In the end, Wolfe considers whether it’s people, not landowners, that should determine what artworks are installed in public spaces.
That’s a question Muchiri has been asking herself, too. The gallerist has teamed up with Hanna Afolabi, founder of Mood and Space, to create a new art consultancy entitled Art in Architecture, with the ambition to change the way public art is commissioned.
Their founding idea is to use the process of commissioning art on major projects in existing communities to deliver a positive social impact at every stage of development – from community engagement through to the installation of the artwork itself.
Social value may be gaining in importance as the S in ESG investment, but art is rarely seen as a means to making that positive impact. But Afolabi argues that art can play a unique role and crack some notoriously difficult nuts when it comes to social value: “We assume that everyone wants a new job or an apprenticeship, but actually some people just want to feel that they belong,” says Afolabi. “There’s a massive opportunity to use art to make people to feel represented in their community.”
Inducing a feeling of belonging is not an easy thing to do. But the potential for art doesn’t end there. Muchiri also sees the opportunity to support artists from diverse backgrounds – people from the community who may not have access to the substantial resources required to create public art, ie. you can’t make a bronze statue in a bedsit. There’s also the opportunity to learn about art, the art industry, the artistic process and connect with artists.
Muchiri and Afolabi say that if you want to gain the social value benefits, art must be considered at every stage of development, beginning with community engagement. Multiple stages of the process have social value, from the benefits of tapping into community creativity to empowerment through the process of commissioning.
“Challenges typically come up when you’ve left it too late in the day,” says Afolabi. “Then you’ve got this indicative budget and a certain amount of space with a certain amount of reinforcement under the area identified, and that’s your public art location. You are trying to stuff as much as possible into this tiny brief, with a budget that was made up several years prior to the actual delivery.”
“If you have considered it from the outset at the time in which you put the brief together… then you have a broader chance of success.”
To enable participation, Muchiri says the artist should also be someone who engages in community-led art. The artist’s brief should be to focus on creating a work that “characterises the neighbourhood at the time it’s being built.” There is a strong feeling that the artwork should be saying something about the existing place and its people.
“Art is a visual language that everyone understands. It creates a timestamp of what is precious to a community”
Muchiri says art for communities undergoing change through redevelopment should mark that moment in time: “It needs to say something significant about now.” She believes an artwork that represents the now will have a more powerful legacy – so that when you visit the place in future, the artwork speaks of the people who lived there at the time of construction, which allows the visitor to glimpse past and present simultaneously, giving a place depth.
Could that depth be the antidote to the development of soulless places? Many high-profile developments have been accused of being lifeless and characterless.
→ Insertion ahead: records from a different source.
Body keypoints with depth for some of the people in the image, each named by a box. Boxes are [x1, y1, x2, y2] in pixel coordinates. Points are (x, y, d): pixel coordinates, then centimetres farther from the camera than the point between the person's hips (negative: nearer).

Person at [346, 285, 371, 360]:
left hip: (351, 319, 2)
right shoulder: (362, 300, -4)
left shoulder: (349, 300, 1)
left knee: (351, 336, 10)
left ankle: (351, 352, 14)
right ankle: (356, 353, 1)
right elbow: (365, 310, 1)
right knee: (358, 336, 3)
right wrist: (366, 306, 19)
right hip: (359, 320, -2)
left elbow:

Would the more equitable and inclusive commissioning of public art have given these sites more soul?
“Art is a visual language that everyone understands,” Afolabi adds. “It creates a timestamp of what is precious to a community and embeds it.”
One thing is certain: Involving the community is a good way to get over the fear of getting it wrong: “The art that we are most ashamed of was typically commissioned with a top-down approach that didn’t involve many people from the community,” Afolabi says. “Like most things that don’t age well, it’s because there wasn’t much consultation or diversity around the table.”
As for those historic “turds in the plaza”, the inoffensive hulking sculptures of Moore and Serra remain in cities across the UK. Their forms may say nothing about the people who lived there, but they are fun for kids to climb or clamber around – delivering social value after all.